The Revolutionary Communist Group – for an anti-imperialist movement in Britain

Racist immigration policy exposed

As Labour and the Tories alike gear up to the election by pledging harsher and harsher measures to deter or deport would-be immigrants, the government has caught itself in a trap of its own making. The obvious contradiction between ‘outlawing institutionalised racism’ and being ‘tough’ on asylum seekers has finally become visible in a way from which Labour cannot escape. Nicki Jameson reports.
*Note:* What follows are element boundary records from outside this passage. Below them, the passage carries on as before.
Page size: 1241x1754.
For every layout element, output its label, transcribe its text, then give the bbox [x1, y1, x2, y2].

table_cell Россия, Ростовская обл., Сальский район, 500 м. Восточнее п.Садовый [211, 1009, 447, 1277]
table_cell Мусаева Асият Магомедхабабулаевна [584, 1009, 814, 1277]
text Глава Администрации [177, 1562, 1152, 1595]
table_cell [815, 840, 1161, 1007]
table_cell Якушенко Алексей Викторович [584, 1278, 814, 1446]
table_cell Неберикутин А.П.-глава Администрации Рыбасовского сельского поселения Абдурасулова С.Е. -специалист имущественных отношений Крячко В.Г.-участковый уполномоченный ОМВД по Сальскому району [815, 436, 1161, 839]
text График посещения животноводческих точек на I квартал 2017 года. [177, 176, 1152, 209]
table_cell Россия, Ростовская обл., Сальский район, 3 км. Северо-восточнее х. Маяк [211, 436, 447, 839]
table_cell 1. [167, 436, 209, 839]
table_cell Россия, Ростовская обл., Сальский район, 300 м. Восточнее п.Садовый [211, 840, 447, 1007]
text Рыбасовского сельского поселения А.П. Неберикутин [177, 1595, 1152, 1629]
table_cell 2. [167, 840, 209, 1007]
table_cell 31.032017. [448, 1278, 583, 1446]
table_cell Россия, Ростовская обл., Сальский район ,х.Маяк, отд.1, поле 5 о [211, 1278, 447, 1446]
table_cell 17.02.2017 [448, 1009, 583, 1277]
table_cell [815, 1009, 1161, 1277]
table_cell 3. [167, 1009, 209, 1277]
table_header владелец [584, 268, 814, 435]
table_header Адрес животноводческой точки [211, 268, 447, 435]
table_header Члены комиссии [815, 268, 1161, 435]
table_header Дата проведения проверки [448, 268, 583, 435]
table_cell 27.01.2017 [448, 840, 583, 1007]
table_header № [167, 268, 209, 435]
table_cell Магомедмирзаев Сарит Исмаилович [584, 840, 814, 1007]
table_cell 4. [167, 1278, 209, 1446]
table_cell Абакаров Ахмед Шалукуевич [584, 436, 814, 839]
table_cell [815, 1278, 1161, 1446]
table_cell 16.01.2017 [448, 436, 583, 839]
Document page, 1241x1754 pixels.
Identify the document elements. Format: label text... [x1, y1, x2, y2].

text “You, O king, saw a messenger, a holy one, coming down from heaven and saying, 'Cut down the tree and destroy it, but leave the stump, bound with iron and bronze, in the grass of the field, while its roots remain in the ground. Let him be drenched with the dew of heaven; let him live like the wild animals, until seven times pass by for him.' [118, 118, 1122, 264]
The Immigration (European Economic Area) (Amendment) Regulations 2001 encapsulate the nonsense of tightening immigration laws while preserving an anti-racist facade. They state that, following the passing of the post-Lawrence Race Relations Amendment Act, there is ‘a right of appeal to a person who alleges that an authority has, in taking any decision under the Immigration Acts… racially discriminated against him’. However, once the complainant lodges such an appeal, ‘the Secretary of State may certify that appeal as manifestly unfounded. If the adjudicator agrees with the certificate, the person is prevented from appealing against the adjudicator’s decision…’

And if general permission to racially discriminate in immigration decisions is not sufficient, the government has named specific groups to be targeted for special attention. Race Relations (Immigration and Asylum) (No 2) Authorisation 2001 has now been removed from the HMSO website following exposure by Hugo Young in The Guardian and embarrassing questions in the House of Lords. It lists nationalities which may be subject to ‘discrimination on grounds of ethnic or national origin’: Kurds, Roma, Albanians, Tamils, Pontic Greeks, Somalis, Afghans and ‘ethnic Chinese’ travelling on Malaysian or Japanese travel documents. When asked in the Lords if such discrimination would involve, for example, scrutiny of all Tamils, including those from ‘India, Pakistan, Sri Lanka, Malaysia, Canada, the United Kingdom and elsewhere’, the government minister shamelessly responded that this would indeed be the case and that ‘the authorisation applied to passengers of Tamil ethnic or national origin, irrespective of their nationality.’

And just to make the whole vicious attack even more Kafkaesque, the government is seriously of the view that asylum applicants don’t need to have information in a language they understand. Ministers maintain that no breach of the Geneva Convention on Refugees or the European Convention on Human Rights will be committed if the explanatory notes to the Statement of Evidence Form are entirely incomprehensible to the asylum seeker who has to complete it.

Meanwhile, Tony Blair has been wooing the bourgeoisie in The Times. Labour, he says, defends two ‘fundamental principles’: ‘an enduring belief in helping those fleeing persecution and torture’ and ‘upholding the rule of law’. But the law Labour chooses to uphold is that which is intended to keep asylum seekers out of Britain. When ‘the rule of law’ appears in the inconvenient international form of the 1951 UN Convention on Refugees, Labour does not want to uphold it. Instead it is campaigning for it to be rewritten in order to remove Britain’s responsibility to give asylum to those fleeing persecution. Given this creative approach to ‘fundamental belief’ number two, it is clear that ‘fundamental belief’ number one is meaningless. Large parts of Blair’s article are dedicated to boasting of Labour’s plans for further repression: ‘extra investment for X-ray equipment to search lorries in France before they leave for Britain, electronic finger-printing…a specialist anti-trafficking unit… 1,000 extra immigration officers and 1,500 more detention places’.

‘Keeping racism out of the election’ is absolute nonsense. Far from scrapping institutionalised racism, the political parties are competing to institutionalise it still further. Condemning ridiculous old Tories who use vile racist language is fine, but it goes nowhere near the heart of the real problem, which is that government and opposition are completely united in their plans to seal off Britain to all immigrants other than those who are very rich or are specifically needed by particular sections of the economy. With just a few weeks to go to polling day, no-one should have any illusions. Hague and Widdecombe are indeed racists of the first order, but Blair and Straw are on a par with them, and it is Labour which currently has the power to turn its vicious hatred of particular groups into law.